* [PROMPT] Return each line of the records that contains the string "Ente".

* [PROVIDED INFORMATION]
BEGIN

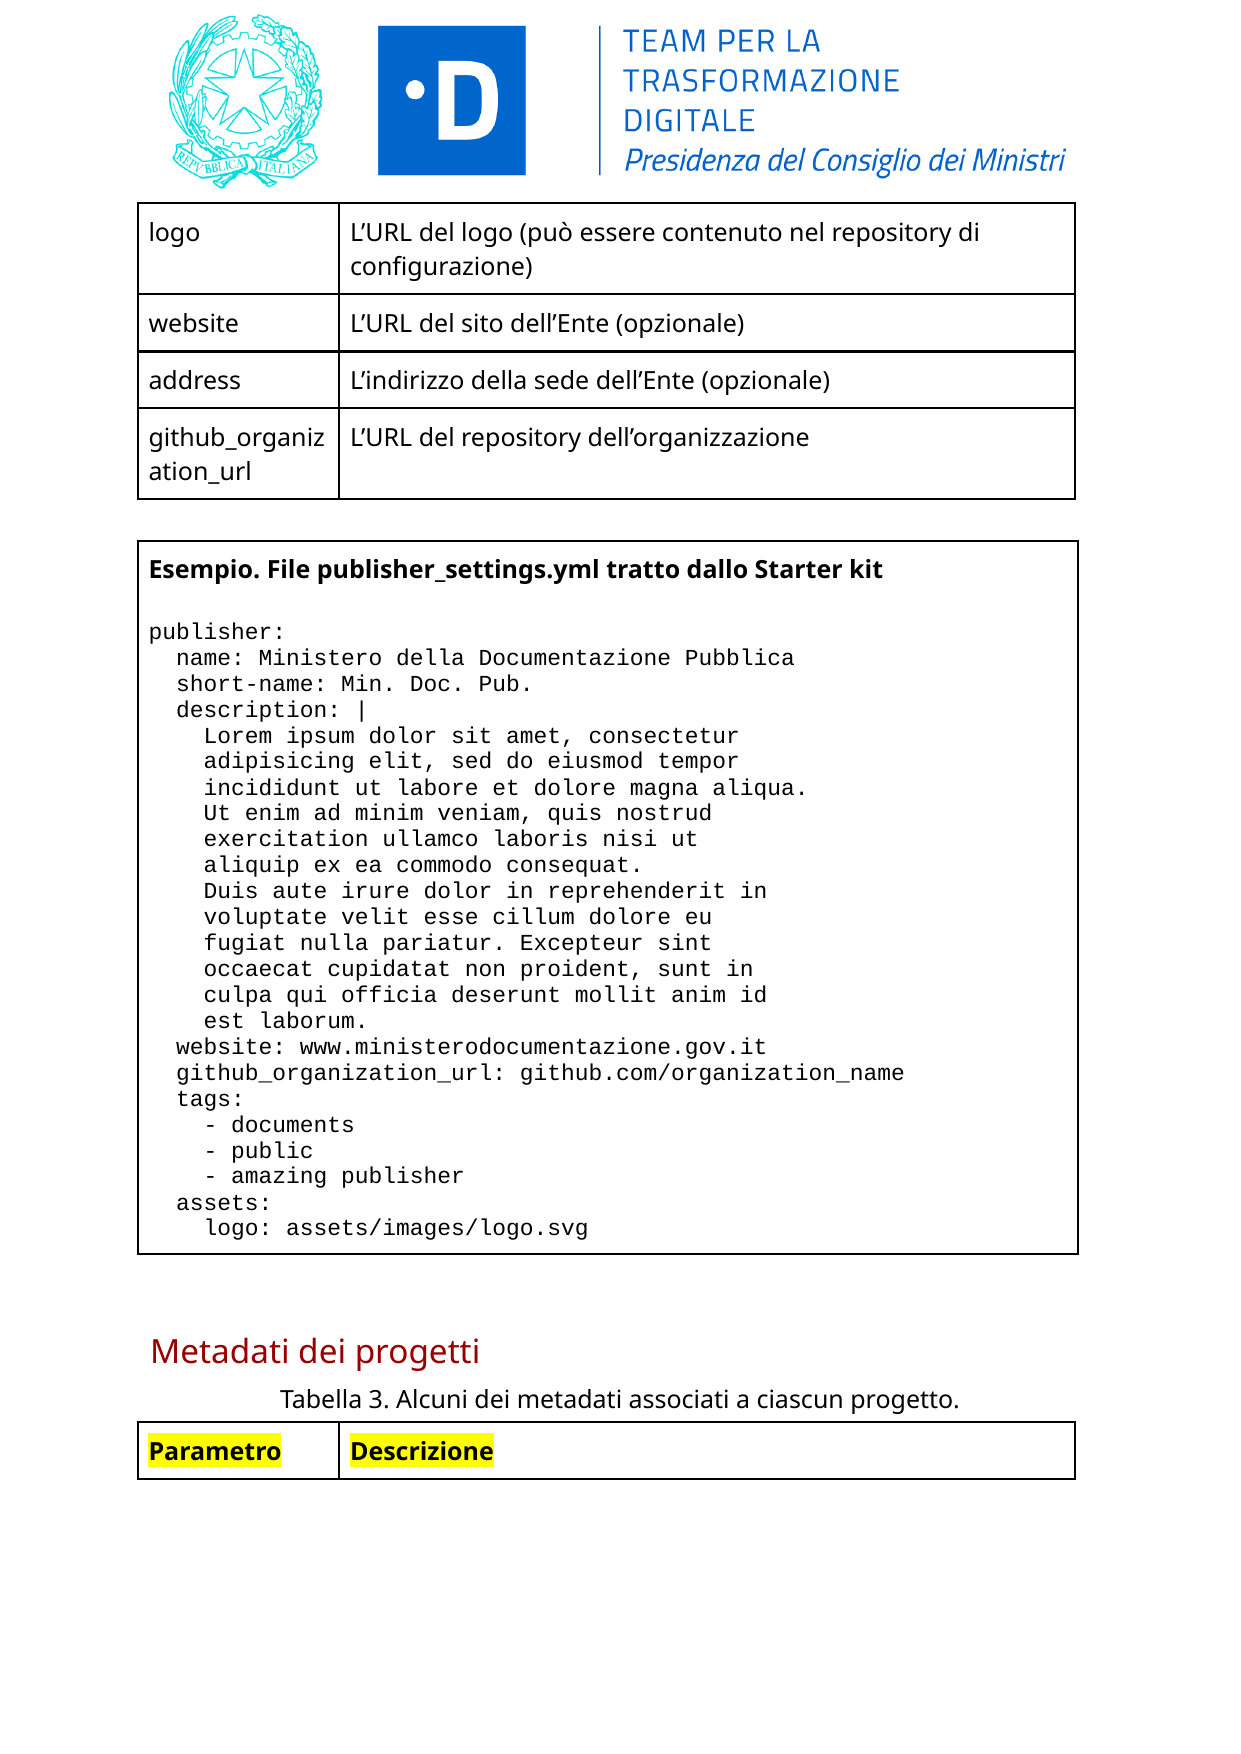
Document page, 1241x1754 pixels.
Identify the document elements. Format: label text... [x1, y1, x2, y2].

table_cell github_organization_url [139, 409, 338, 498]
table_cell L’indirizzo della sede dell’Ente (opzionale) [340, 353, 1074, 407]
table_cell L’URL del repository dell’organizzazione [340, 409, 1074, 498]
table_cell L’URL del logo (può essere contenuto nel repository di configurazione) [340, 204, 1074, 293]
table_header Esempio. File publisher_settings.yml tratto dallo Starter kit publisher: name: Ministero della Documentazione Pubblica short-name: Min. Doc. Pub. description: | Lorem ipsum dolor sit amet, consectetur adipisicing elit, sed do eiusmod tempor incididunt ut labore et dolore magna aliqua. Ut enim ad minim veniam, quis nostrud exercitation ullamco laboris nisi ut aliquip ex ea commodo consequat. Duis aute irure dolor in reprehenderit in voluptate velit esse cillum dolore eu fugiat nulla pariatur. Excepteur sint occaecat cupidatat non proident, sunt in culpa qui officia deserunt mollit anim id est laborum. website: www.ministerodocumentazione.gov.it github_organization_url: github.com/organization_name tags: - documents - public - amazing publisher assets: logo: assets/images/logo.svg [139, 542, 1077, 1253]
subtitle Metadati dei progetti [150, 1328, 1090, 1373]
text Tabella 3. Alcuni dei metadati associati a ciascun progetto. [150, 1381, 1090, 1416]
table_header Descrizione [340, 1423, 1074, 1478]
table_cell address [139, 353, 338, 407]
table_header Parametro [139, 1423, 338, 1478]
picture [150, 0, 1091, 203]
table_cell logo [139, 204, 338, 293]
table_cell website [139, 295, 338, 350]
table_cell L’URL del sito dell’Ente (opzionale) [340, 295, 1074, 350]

END

* [TASK ANSWER]
table_cell L’indirizzo della sede dell’Ente (opzionale) [340, 353, 1074, 407]
table_cell L’URL del sito dell’Ente (opzionale) [340, 295, 1074, 350]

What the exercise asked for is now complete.